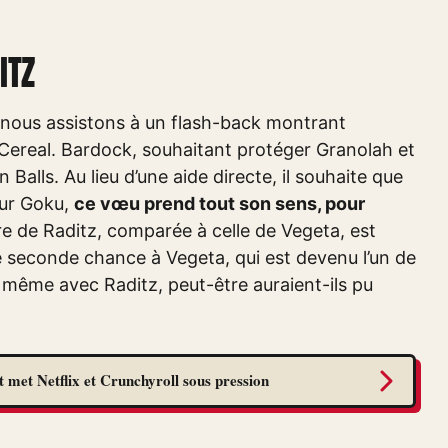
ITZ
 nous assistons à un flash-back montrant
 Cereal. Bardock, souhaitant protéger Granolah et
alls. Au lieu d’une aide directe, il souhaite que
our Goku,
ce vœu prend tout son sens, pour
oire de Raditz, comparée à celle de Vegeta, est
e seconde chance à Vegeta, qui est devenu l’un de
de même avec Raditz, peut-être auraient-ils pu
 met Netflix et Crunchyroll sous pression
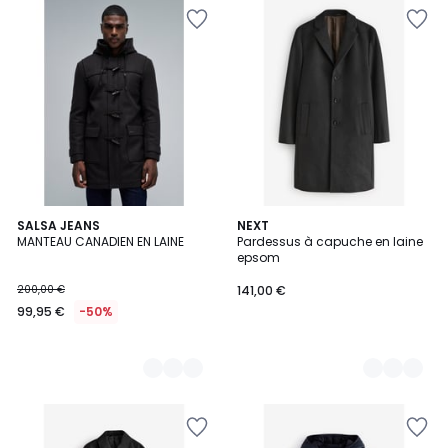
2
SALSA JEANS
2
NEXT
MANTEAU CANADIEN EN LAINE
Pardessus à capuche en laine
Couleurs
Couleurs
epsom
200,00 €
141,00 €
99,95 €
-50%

==

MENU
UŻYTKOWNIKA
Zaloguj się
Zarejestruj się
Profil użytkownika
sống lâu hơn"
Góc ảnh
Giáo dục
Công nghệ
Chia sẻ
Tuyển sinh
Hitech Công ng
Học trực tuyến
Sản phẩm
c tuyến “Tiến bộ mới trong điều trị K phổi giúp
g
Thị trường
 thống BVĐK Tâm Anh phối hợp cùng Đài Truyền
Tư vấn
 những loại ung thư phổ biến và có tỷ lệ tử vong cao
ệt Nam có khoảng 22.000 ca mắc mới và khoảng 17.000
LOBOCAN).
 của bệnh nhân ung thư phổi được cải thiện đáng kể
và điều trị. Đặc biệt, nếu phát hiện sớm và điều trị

§ **Instructions for the task**:
Search the data for "tuyến". Copy every line that has it.

§ **Your response**:
Học trực tuyến
c tuyến “Tiến bộ mới trong điều trị K phổi giúp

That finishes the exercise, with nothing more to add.